The Thinker …And Justice for All?
Oei Eng Goan
The story of a woman who became crippled following a road accident caught public attention last week after her plea for justice was turned down by police officials on the grounds that it was her own carelessness that caused the mishap and the death of her 11-year-old daughter.
The accident took place in Purwokerto, a small town in the Central Java district of Banyumas, on the evening of Aug. 6 last year.
People raised their eyebrows when the media reported the case, wondering whether local police officials had worked professionally in handling the case or whether they had been bribed to reverse the issue when they declared the victim of the fatal accident “a suspect.”
Ninik Setyowati, 44, was riding a motorcycle with her daughter, Kumaratih Sekar Hanifah, sitting on the back when a trailer truck passed and sideswiped them. Both riders fell and were run over by the truck. The little girl died on the spot. Ninik survived, but her right leg was crushed.
Logically, it is the truck driver, Suparman, 60, who should have been held responsible for the fatal accident because he was driving the truck on a narrow country road forbidden for heavy and large vehicles. Despite having violated traffic regulations he was never named a suspect in the case.
But illogical things often happen here. It is true that Indonesia’s reformation has brought economic progress and improved the country’s democratic life. But it is also true that justice remains a precious thing hardly obtainable by the underprivileged.
The public sensed that something fishy was going on in Ninik’s case, all the more so after they learned that a local police official had asked her to withdraw a report filed earlier to the police in which she accused Suparman of careless driving.

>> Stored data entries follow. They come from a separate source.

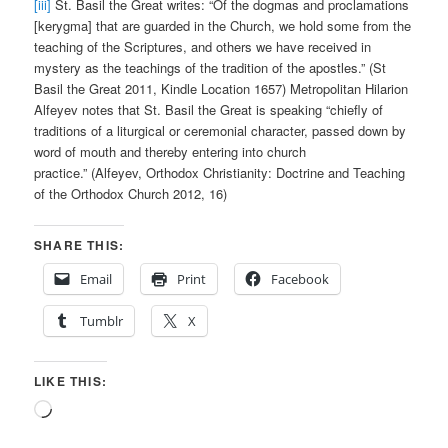
[iii]
St. Basil the Great writes: “Of the dogmas and proclamations
[kerygma] that are guarded in the Church, we hold some from the
teaching of the Scriptures, and others we have received in
mystery as the teachings of the tradition of the apostles.” (St
Basil the Great 2011, Kindle Location 1657) Metropolitan Hilarion
Alfeyev notes that St. Basil the Great is speaking “chiefly of
traditions of a liturgical or ceremonial character, passed down by
word of mouth and thereby entering into church
practice.” (Alfeyev, Orthodox Christianity: Doctrine and Teaching
of the Orthodox Church 2012, 16)
SHARE THIS:
Email
Print
Facebook
Tumblr
X
LIKE THIS:
Loading…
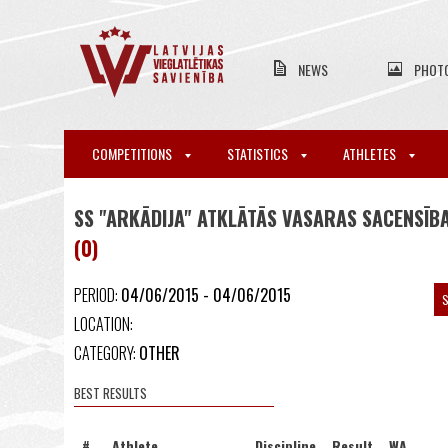
NEWS
PHOT
COMPETITIONS
STATISTICS
ATHLETES
SS "ARKĀDIJA" ATKLĀTĀS VASARAS SACENSĪBA
(0)
PERIOD:
04/06/2015 - 04/06/2015
S
LOCATION:
CATEGORY:
OTHER
BEST RESULTS
#
Athlete
Discipline
Result
WA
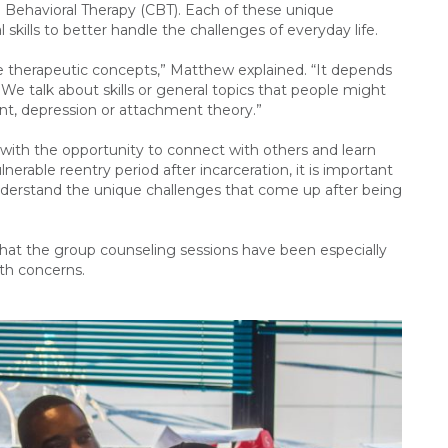
Behavioral Therapy (CBT). Each of these unique
l skills to better handle the challenges of everyday life.
ese therapeutic concepts,” Matthew explained. “It depends
We talk about skills or general topics that people might
ent, depression or attachment theory.”
 with the opportunity to connect with others and learn
nerable reentry period after incarceration, it is important
nderstand the unique challenges that come up after being
 that the group counseling sessions have been especially
ealth concerns.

The official also insisted she accept Rp 2.5 million ($258) as compensation from the company that owned the truck.
A subsequent and shocking event confirmed the public’s suspicion when, in the middle of this month, she was asked to sign an official report made by the Banyumas traffic police office, stating that she was the suspect in the tragic accident due to her careless riding.
Thus the victim was victimized. It provoked a public outcry.
It’s crystal clear that some officials were trying to cover up any wrongdoing the driver and owner of the truck might have committed. The public is justified in their suspicions because they have seen how law enforcers — despite their “equality before the law” credo — are reluctant to even name a person close to the corridors of power a suspect but will readily throw any suspected individual in jail if he or she is just a member of a marginalized community.
Responding to the public outrage, the Banyumas commanding police officer, Adj. Sr. Comr. Dwiyono, said last Saturday that the police had halted the investigation into Ninik’s case and dropped charges against her on humanitarian grounds and due to the fact that both the truck driver and the victim had reached a consensus not to sue each other in a court of law.
Had Ninik’s case not been widely reported by the media, another injustice would have been carried out by irresponsible, corrupt law enforcement officials. Also on Saturday, Suparman visited Ninik and apologized for his mistakes, six months after the poor bedridden woman fought hard to overcome her grief over the loss of her beloved one!
The damage was already been done. Now is the time for the National Police chief and Home Affairs Ministry officials to conduct a thorough investigations into this breach of justice and punish rouge officials who have tainted the image of the country’s police forces.
Justice must be upheld for the benefit of every Indonesian citizen. Because, as a leading French historian and philosopher, Alexis de Tocqueville, once put it: “Justice forms the cornerstone of each nation’s law.”